If you leave the India made vice sit outside in the weather for a couple years to age, it might become an OK vise. After regrinding it of course. I've done a couple that way and have gotten noticeable improvements. Still the castings tend to be a bit thin and fragile. It seems they do end up breaking after 5-6 years of continuous production shop use.

I've used both Bridgeport and Palmgren vises. I personally don't care for either one. But of the two, I'd choose the Bridgeport as being a bit stouter to use.


10-14-2011, 10:51 AM
Not much point in traming to the table then putting on a vice that's out, or, if you are using a vice, traming to a table that's "rough".

I do 90% of my work in my vices, so I typically tram to the vice. My table is far from perfect - the vices are still (mostly - only one accident :mad: ) good. I use the large flat area on the kurt for traming - If I really care about the result, I tram to the top surface of the vice slides. If I mount both vices, I try to find a happy average between both. Moving the table some distance make it harder... BP tables are made of rubber. Lately I've been using soft jaws more often - no need to tram the fine details- just cut the jaws.

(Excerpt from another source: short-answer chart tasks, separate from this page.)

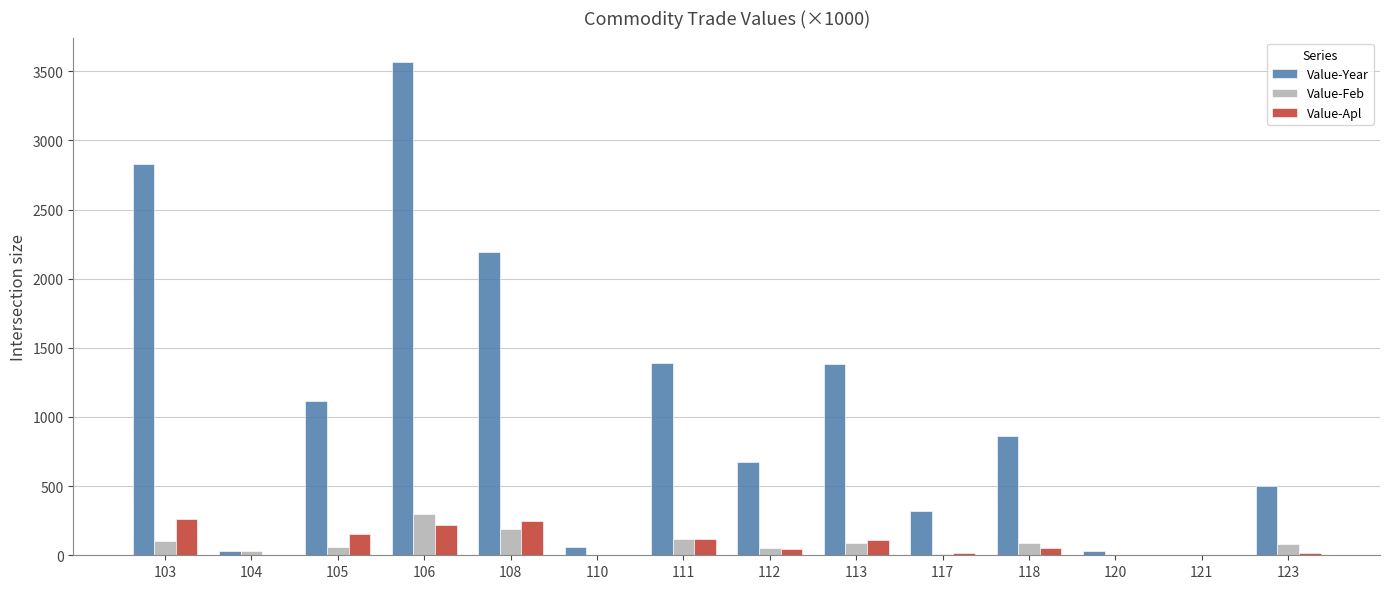

Does the chart contain stacked bars?

No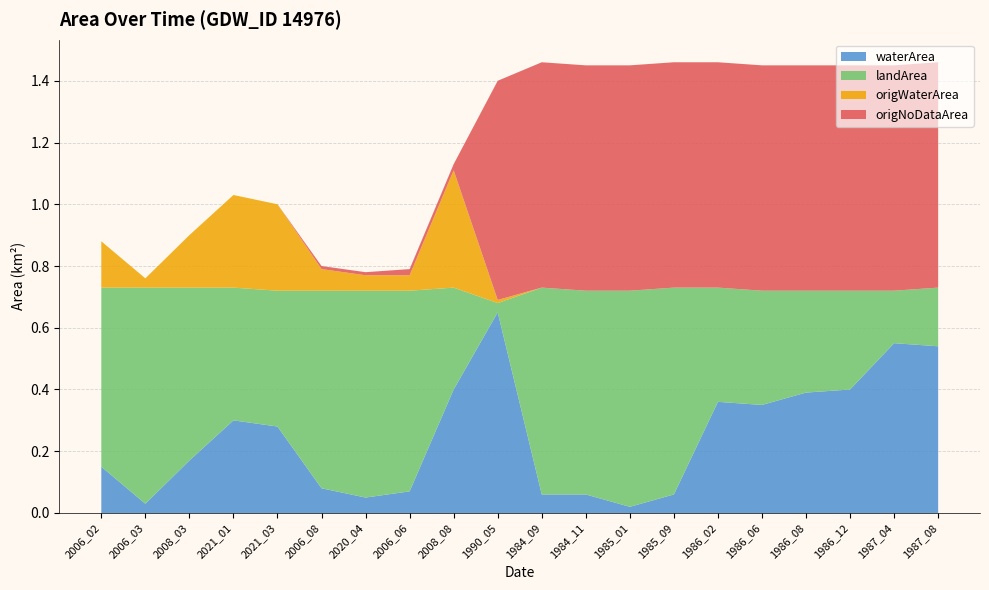

Reading left to right, extract all data points from this chart.

waterArea: 2006_02=0.1	2006_03=0.0	2008_03=0.2	2021_01=0.3	2021_03=0.3	2006_08=0.1	2020_04=0.1	2006_06=0.1	2008_08=0.4	1990_05=0.7	1984_09=0.1	1984_11=0.1	1985_01=0.0	1985_09=0.1	1986_02=0.4	1986_06=0.3	1986_08=0.4	1986_12=0.4	1987_04=0.6	1987_08=0.5
landArea: 2006_02=0.6	2006_03=0.7	2008_03=0.6	2021_01=0.4	2021_03=0.4	2006_08=0.6	2020_04=0.7	2006_06=0.7	2008_08=0.3	1990_05=0.0	1984_09=0.7	1984_11=0.7	1985_01=0.7	1985_09=0.7	1986_02=0.4	1986_06=0.4	1986_08=0.3	1986_12=0.3	1987_04=0.2	1987_08=0.2
origWaterArea: 2006_02=0.1	2006_03=0.0	2008_03=0.2	2021_01=0.3	2021_03=0.3	2006_08=0.1	2020_04=0.1	2006_06=0.1	2008_08=0.4	1990_05=0.0	1984_09=0.0	1984_11=0.0	1985_01=0.0	1985_09=0.0	1986_02=0.0	1986_06=0.0	1986_08=0.0	1986_12=0.0	1987_04=0.0	1987_08=0.0
origNoDataArea: 2006_02=0.0	2006_03=0.0	2008_03=0.0	2021_01=0.0	2021_03=0.0	2006_08=0.0	2020_04=0.0	2006_06=0.0	2008_08=0.0	1990_05=0.7	1984_09=0.7	1984_11=0.7	1985_01=0.7	1985_09=0.7	1986_02=0.7	1986_06=0.7	1986_08=0.7	1986_12=0.7	1987_04=0.7	1987_08=0.7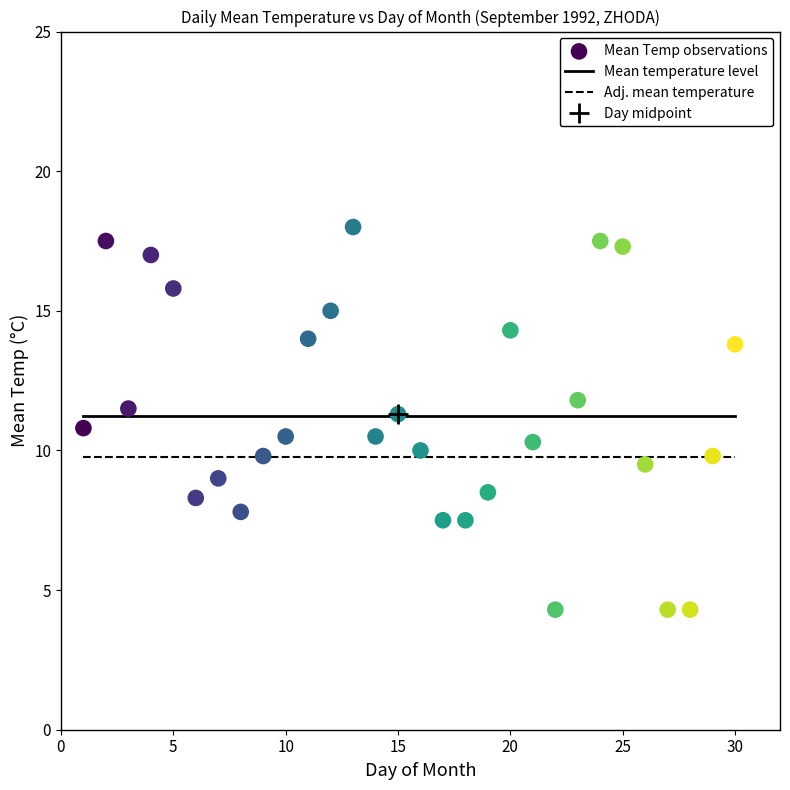

What is the range of X values (max minus min)?

29.0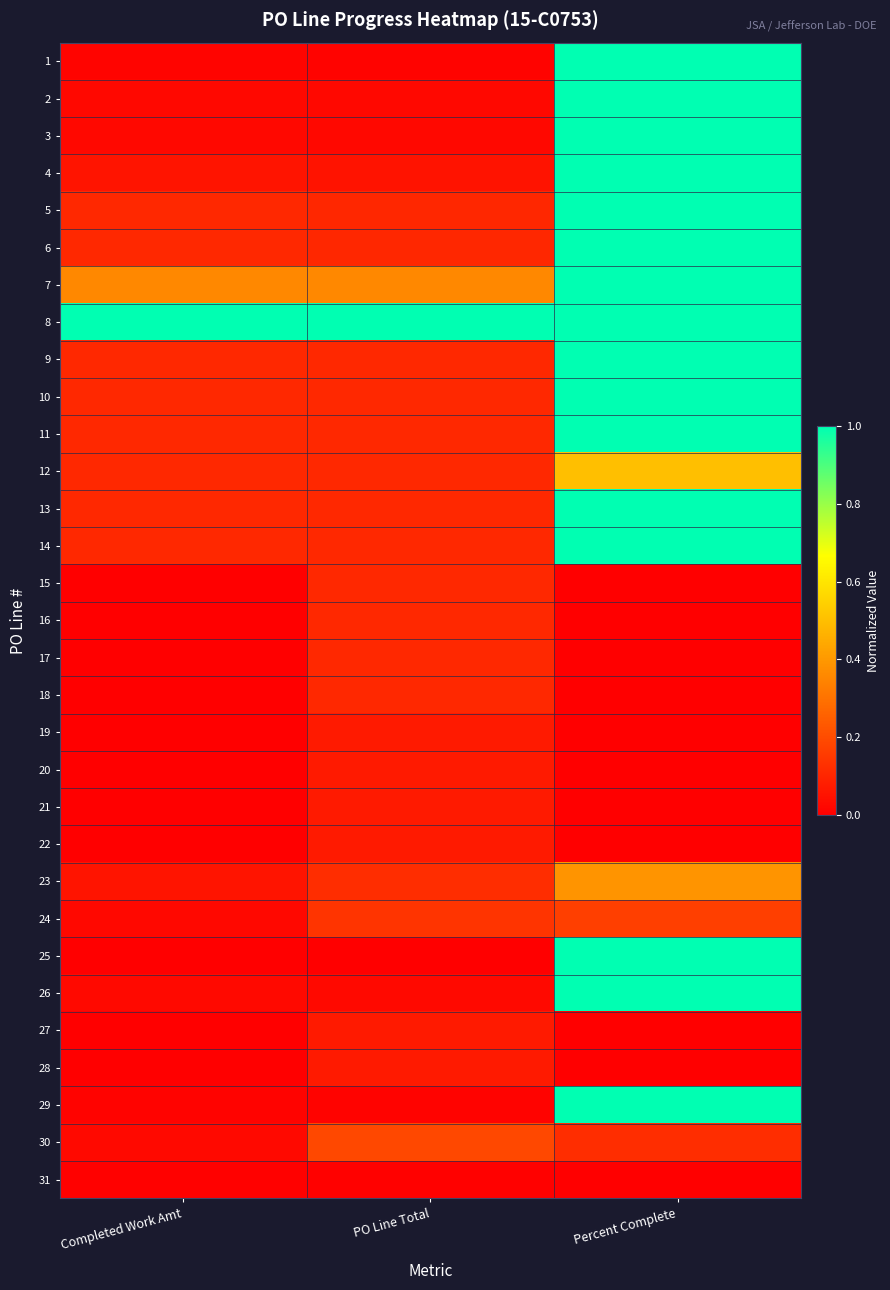

Count the number of categories in the chart.

3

Vices - I have a pair of Kurt 618. Nice, crazy expensive, but I got them separately as great deals. Prior to that I had a 40 year old BP vice - it was actually pretty good.

Yes... remove the swivel base unless you need it for a particular job.

10-14-2011, 12:51 PM
I just "reconditioned" my Bridgeport vise and I'm finally happy with it. It was pretty beat.

I started by disassembling everything...ran a file over the bottom of it to debur it, then mounted the main casting to the mill table and indicated it in referencing off of the fixed jaw mount surface. I made a large flycutter so I could resurface the bed of vise in one pass...took off just enough to clean it up. Then I took the same amount off of the bottom of the moving jaw casting, plus a little more to tighten up the gibs....reasembled it all and took a light pass at over the tops and clamping surfaces of the jaws (It already had the "built in parallel" steps machined into the jaws, so I just cleaned 'em up) to square them up with a 123 block clamped in it. Works much better. Hold firm with about 1/2 the clampling pressure it needed before.

I'd use whichever vise is biggest/heaviest, then go through it to make it work right.

10-14-2011, 06:57 PM
The tool and die maker in the basement of the engineering lab at college, a crusty Swede, used a Bridgeport vise and thought it was a good design. I think, however, that 1969 may have been before Kurt came out with its AngLock patented design. (Does anybody know when that happened?) At any rate, at one point in time the Bridgeport vise may have been one of the best available. While a Kurt vise may be better in some respects, I suspect a properly-fitted B'port vise will do quite well after you get the hang of knocking the work back down after tightening the movable jaw.